## What the exercise asks
Copy each line below holding "EPIC".

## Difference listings
%%

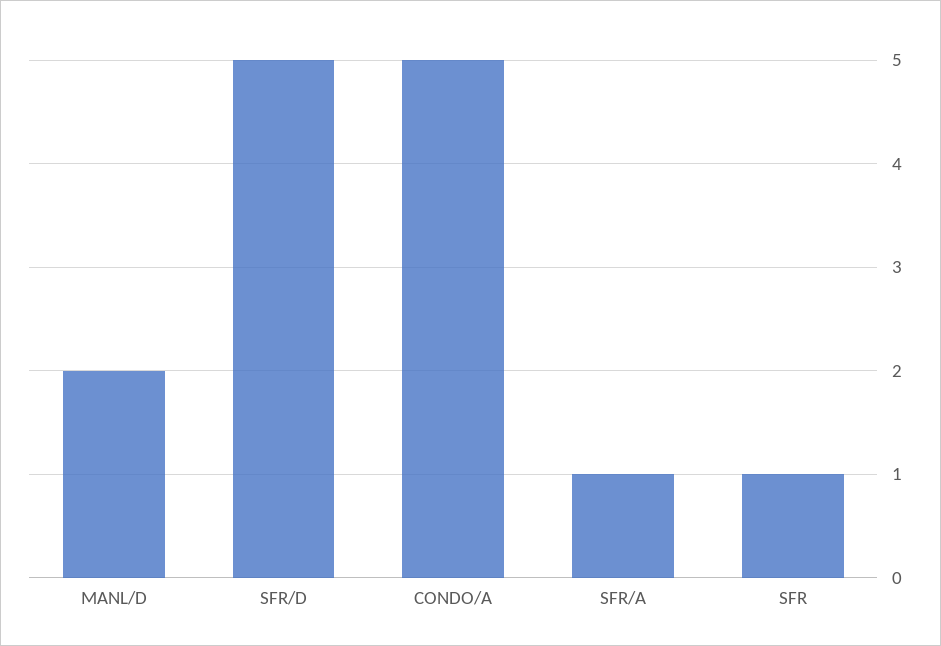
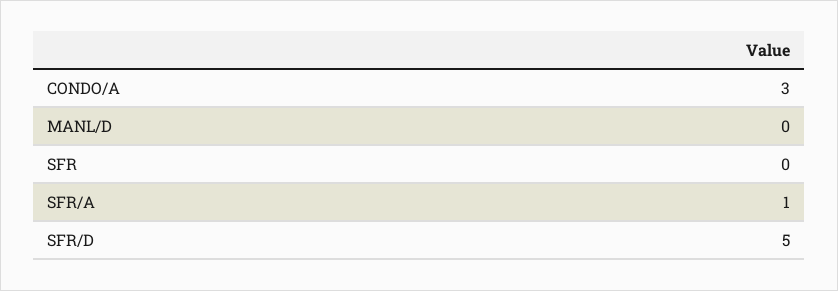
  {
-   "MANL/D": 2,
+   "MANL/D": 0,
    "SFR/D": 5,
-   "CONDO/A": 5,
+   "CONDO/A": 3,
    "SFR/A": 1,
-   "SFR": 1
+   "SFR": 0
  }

%%
%%

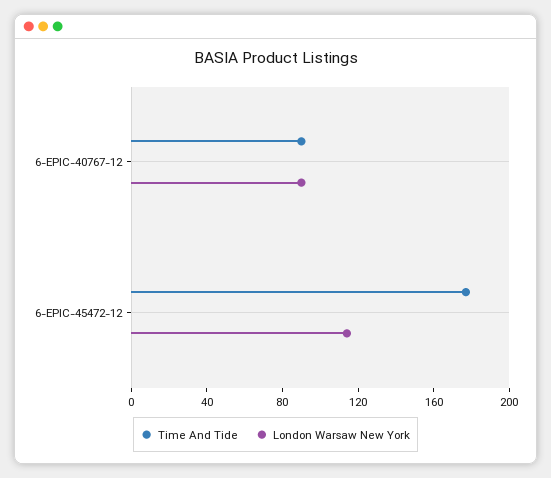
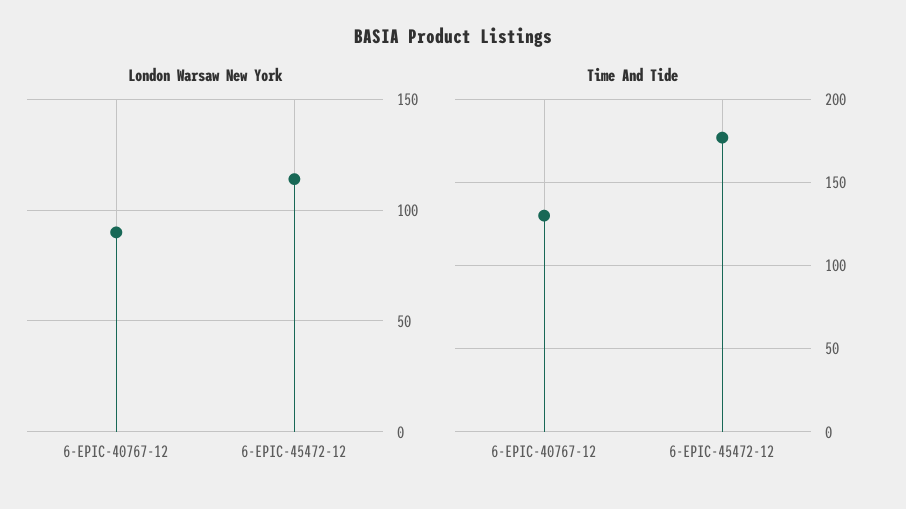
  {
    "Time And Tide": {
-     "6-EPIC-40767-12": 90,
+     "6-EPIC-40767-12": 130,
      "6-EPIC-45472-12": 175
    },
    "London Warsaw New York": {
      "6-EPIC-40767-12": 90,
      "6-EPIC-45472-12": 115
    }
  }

%%

## Answer box
-     "6-EPIC-40767-12": 90,
+     "6-EPIC-40767-12": 130,
      "6-EPIC-45472-12": 175
      "6-EPIC-40767-12": 90,
      "6-EPIC-45472-12": 115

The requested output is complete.